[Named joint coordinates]

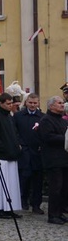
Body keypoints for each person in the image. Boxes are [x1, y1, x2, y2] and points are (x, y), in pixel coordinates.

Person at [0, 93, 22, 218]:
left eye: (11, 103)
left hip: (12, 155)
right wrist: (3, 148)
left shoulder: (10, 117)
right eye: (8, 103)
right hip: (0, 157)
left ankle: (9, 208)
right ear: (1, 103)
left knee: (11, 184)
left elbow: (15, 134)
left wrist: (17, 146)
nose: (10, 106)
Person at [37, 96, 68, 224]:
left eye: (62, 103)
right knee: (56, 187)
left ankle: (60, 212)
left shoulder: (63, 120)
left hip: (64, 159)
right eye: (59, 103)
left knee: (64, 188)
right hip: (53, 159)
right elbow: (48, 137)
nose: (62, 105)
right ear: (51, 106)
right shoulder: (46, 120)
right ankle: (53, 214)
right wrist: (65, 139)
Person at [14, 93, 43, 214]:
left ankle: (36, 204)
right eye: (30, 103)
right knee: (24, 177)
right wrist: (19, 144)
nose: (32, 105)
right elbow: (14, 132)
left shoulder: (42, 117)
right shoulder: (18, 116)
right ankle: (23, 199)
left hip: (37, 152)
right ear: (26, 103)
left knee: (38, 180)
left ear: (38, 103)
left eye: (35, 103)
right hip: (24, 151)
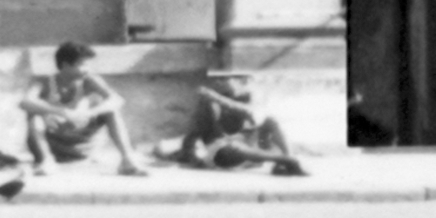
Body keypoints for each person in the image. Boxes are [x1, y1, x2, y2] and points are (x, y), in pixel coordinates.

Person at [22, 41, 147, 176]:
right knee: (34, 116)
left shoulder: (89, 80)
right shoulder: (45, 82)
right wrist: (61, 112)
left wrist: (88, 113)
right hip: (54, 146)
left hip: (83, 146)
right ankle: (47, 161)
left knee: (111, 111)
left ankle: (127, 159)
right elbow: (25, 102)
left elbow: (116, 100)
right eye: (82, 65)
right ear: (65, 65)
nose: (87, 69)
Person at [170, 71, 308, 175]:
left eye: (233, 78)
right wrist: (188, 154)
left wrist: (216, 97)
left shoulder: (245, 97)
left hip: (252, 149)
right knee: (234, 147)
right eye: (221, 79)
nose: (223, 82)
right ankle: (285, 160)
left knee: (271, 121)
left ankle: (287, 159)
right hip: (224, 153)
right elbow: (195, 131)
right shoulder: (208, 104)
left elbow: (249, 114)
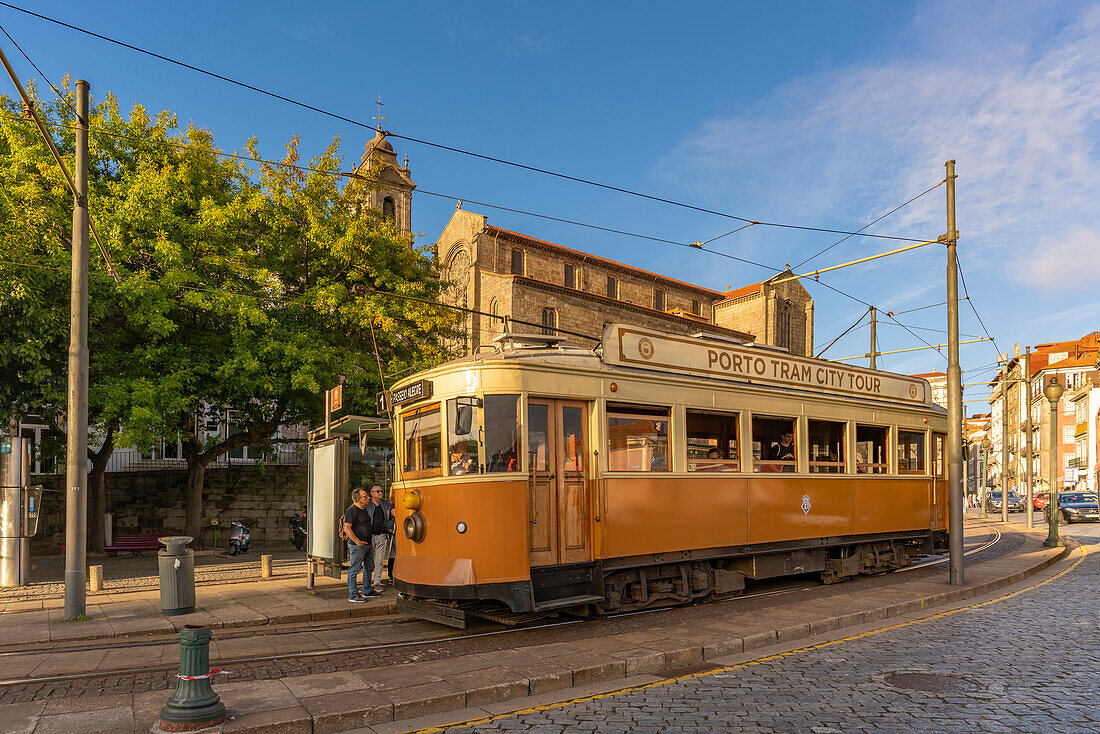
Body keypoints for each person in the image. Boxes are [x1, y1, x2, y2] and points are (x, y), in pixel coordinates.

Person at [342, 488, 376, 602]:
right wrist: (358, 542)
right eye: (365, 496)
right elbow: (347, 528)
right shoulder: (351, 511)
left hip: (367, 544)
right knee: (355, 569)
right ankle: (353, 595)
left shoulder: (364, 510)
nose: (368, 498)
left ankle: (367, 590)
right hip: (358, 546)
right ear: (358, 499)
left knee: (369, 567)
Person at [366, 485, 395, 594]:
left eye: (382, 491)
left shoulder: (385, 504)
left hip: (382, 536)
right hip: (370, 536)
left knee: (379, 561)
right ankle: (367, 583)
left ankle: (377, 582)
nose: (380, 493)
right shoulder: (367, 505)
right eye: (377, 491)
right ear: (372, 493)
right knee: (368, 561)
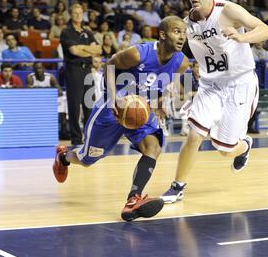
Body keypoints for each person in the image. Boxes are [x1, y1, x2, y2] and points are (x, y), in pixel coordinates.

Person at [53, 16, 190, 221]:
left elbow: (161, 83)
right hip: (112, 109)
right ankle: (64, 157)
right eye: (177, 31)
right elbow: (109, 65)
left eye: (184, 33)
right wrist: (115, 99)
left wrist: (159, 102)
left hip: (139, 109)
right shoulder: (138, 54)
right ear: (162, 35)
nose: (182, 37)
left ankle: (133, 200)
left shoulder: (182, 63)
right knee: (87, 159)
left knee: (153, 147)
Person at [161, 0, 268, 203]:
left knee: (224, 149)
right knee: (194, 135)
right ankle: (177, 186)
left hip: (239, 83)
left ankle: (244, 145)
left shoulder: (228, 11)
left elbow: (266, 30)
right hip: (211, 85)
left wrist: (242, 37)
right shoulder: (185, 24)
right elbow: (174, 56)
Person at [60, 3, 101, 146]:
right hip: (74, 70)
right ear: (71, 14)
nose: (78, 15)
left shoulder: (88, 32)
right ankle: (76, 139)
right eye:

...

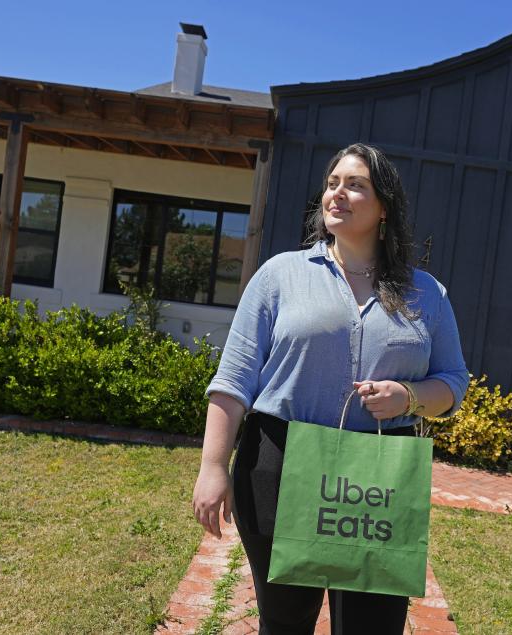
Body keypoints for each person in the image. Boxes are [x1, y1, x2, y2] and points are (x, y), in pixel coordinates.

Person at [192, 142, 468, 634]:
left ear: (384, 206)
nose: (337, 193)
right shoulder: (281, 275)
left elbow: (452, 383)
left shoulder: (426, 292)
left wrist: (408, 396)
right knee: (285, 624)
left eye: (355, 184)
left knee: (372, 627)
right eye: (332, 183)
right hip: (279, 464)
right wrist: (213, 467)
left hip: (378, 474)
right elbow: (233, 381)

- WHAT YOU ARE ASKED TO DO -
When copying from the data above, print only the lines from the line containing "left hip: (37, 152)" to the line containing "right shoulder: (367, 505)", exactly, and leave the pictures out.

- ANSWER FOR THIS EXERCISE -
left hip: (37, 152)
right ear: (26, 103)
left knee: (38, 180)
left ear: (38, 103)
left eye: (35, 103)
right hip: (24, 151)
Body keypoints for each person in the image. Boxes are [x1, y1, x2, y2] and points are (x, y), in pixel coordinates.

Person at [22, 41, 147, 176]:
right knee: (34, 116)
left shoulder: (89, 80)
right shoulder: (45, 82)
right wrist: (61, 112)
left wrist: (88, 113)
right hip: (54, 146)
left hip: (83, 146)
right ankle: (47, 161)
left knee: (111, 111)
left ankle: (127, 159)
right elbow: (25, 102)
left elbow: (116, 100)
right eye: (82, 65)
right ear: (65, 65)
nose: (87, 69)
Person at [170, 71, 308, 175]:
left eye: (233, 78)
right wrist: (188, 154)
left wrist: (216, 97)
left shoulder: (245, 97)
left hip: (252, 149)
right knee: (234, 147)
right eye: (221, 79)
nose: (223, 82)
right ankle: (285, 160)
left knee: (271, 121)
left ankle: (287, 159)
right hip: (224, 153)
right elbow: (195, 131)
right shoulder: (208, 104)
left elbow: (249, 114)
Body keypoints for each person in the image. Boxes are [x1, y1, x2, y2] and points are (x, y), in pixel coordinates.

Person at [342, 488, 376, 602]:
right wrist: (358, 542)
right eye: (365, 496)
right elbow: (347, 528)
right shoulder: (351, 511)
left hip: (367, 544)
right knee: (355, 569)
right ankle: (353, 595)
left shoulder: (364, 510)
nose: (368, 498)
left ankle: (367, 590)
right hip: (358, 546)
right ear: (358, 499)
left knee: (369, 567)
Person at [366, 485, 395, 594]:
left eye: (382, 491)
left shoulder: (385, 504)
left hip: (382, 536)
right hip: (370, 536)
left knee: (379, 561)
right ankle: (367, 583)
left ankle: (377, 582)
nose: (380, 493)
right shoulder: (367, 505)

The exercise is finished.